What is required - Please copy exactly every line from the one that contains "Enumerate all labels, symbols" to the end of the data below, with both ends included and no other lines.

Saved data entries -
####

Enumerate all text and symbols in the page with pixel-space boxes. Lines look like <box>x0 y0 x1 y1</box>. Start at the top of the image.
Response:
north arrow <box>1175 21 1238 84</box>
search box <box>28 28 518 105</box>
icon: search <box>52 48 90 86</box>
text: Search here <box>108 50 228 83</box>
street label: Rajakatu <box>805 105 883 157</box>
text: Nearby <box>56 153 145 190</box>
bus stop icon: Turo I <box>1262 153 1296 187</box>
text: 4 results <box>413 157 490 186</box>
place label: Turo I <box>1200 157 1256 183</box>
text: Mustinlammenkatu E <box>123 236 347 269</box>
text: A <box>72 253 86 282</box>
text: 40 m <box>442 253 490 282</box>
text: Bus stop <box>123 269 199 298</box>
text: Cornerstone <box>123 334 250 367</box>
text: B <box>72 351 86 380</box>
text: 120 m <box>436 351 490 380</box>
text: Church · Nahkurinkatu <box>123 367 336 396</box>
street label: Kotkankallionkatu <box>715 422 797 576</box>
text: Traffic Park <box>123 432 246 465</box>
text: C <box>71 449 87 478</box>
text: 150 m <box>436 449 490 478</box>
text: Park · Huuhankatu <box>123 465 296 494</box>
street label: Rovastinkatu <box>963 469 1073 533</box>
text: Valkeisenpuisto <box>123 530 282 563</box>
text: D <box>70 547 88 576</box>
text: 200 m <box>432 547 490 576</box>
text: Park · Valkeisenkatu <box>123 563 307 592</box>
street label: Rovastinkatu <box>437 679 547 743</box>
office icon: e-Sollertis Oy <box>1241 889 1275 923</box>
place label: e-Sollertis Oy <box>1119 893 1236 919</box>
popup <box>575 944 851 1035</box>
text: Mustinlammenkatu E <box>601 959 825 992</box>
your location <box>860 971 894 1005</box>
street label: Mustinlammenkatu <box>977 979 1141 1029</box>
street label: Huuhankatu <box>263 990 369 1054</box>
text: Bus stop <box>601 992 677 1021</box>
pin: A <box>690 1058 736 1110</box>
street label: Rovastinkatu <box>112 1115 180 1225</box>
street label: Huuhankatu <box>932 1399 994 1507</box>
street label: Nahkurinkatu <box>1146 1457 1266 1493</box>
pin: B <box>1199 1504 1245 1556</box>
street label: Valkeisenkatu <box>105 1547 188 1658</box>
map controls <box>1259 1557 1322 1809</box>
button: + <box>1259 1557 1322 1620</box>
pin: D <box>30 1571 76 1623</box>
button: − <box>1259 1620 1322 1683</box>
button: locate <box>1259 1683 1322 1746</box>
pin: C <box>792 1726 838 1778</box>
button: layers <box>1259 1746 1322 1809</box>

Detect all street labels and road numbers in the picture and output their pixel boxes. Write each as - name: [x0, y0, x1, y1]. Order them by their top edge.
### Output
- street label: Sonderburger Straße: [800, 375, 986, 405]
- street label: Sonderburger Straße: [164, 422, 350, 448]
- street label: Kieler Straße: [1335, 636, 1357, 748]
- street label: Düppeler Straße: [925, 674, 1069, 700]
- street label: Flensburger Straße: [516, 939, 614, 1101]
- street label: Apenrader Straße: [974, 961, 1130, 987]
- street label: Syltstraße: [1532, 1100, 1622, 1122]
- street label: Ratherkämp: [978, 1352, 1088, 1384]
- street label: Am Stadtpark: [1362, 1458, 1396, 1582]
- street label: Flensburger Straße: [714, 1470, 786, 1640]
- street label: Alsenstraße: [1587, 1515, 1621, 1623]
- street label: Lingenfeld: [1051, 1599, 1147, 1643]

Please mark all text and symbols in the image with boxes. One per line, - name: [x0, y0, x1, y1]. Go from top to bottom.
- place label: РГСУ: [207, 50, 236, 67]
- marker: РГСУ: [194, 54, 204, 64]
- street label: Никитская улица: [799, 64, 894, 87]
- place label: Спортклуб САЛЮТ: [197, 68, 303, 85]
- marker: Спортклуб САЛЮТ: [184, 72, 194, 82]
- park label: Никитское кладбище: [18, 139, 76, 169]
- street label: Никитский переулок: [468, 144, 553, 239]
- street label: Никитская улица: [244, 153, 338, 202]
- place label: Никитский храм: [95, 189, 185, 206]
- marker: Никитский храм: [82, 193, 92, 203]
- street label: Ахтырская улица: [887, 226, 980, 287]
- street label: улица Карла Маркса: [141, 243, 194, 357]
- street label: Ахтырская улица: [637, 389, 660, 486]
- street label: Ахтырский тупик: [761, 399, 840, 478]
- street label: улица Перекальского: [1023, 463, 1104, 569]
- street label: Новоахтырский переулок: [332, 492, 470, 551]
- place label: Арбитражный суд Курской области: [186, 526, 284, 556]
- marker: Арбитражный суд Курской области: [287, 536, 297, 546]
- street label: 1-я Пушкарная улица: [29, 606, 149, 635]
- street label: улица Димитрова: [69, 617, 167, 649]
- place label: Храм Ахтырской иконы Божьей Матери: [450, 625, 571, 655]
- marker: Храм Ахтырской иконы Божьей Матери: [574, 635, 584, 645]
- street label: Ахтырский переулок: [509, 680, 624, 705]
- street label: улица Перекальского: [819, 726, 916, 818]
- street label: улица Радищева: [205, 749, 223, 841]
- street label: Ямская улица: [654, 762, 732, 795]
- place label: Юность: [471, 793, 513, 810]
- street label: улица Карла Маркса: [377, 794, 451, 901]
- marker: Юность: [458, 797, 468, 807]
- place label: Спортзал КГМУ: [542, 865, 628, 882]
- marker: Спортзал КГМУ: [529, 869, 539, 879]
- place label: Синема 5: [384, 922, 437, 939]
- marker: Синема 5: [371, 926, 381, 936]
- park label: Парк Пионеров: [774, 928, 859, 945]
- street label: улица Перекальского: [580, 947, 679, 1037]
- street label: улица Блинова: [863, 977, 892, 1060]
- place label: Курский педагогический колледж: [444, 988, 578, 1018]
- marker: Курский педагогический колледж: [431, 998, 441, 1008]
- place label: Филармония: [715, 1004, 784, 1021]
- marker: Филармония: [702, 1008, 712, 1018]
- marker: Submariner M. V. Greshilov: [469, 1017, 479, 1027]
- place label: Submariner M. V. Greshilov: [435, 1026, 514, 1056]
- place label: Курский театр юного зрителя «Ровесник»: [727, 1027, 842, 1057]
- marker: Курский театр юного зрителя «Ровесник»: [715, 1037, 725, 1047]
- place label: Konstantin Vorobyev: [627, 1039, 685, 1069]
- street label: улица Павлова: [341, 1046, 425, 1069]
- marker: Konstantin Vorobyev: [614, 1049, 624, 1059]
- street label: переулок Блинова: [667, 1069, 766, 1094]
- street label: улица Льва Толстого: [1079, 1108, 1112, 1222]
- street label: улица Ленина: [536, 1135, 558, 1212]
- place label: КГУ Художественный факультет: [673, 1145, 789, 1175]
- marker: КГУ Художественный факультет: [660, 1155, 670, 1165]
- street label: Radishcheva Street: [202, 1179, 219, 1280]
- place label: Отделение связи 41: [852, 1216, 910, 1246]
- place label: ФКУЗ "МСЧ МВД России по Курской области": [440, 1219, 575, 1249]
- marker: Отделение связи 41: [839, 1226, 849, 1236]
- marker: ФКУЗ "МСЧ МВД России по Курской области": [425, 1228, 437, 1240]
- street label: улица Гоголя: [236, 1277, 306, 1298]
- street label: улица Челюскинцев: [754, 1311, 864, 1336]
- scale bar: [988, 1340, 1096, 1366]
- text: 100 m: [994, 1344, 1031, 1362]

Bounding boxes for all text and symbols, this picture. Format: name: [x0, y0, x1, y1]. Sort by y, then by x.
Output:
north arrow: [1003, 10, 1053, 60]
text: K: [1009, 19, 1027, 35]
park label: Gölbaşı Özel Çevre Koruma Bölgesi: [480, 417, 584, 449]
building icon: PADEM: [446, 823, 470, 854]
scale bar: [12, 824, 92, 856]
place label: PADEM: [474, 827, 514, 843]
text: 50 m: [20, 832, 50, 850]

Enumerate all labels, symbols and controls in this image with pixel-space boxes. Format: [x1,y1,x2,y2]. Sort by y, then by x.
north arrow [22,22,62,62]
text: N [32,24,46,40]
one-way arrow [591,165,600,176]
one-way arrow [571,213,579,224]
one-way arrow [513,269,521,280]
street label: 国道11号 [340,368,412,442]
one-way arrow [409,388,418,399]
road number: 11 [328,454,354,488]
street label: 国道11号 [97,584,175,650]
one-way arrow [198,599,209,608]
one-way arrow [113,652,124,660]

####

Solved exercise -
Enumerate all labels, symbols and controls in this image with pixel-space boxes. Format: [x1,y1,x2,y2]. Sort by y, then by x.
north arrow [22,22,62,62]
text: N [32,24,46,40]
one-way arrow [591,165,600,176]
one-way arrow [571,213,579,224]
one-way arrow [513,269,521,280]
street label: 国道11号 [340,368,412,442]
one-way arrow [409,388,418,399]
road number: 11 [328,454,354,488]
street label: 国道11号 [97,584,175,650]
one-way arrow [198,599,209,608]
one-way arrow [113,652,124,660]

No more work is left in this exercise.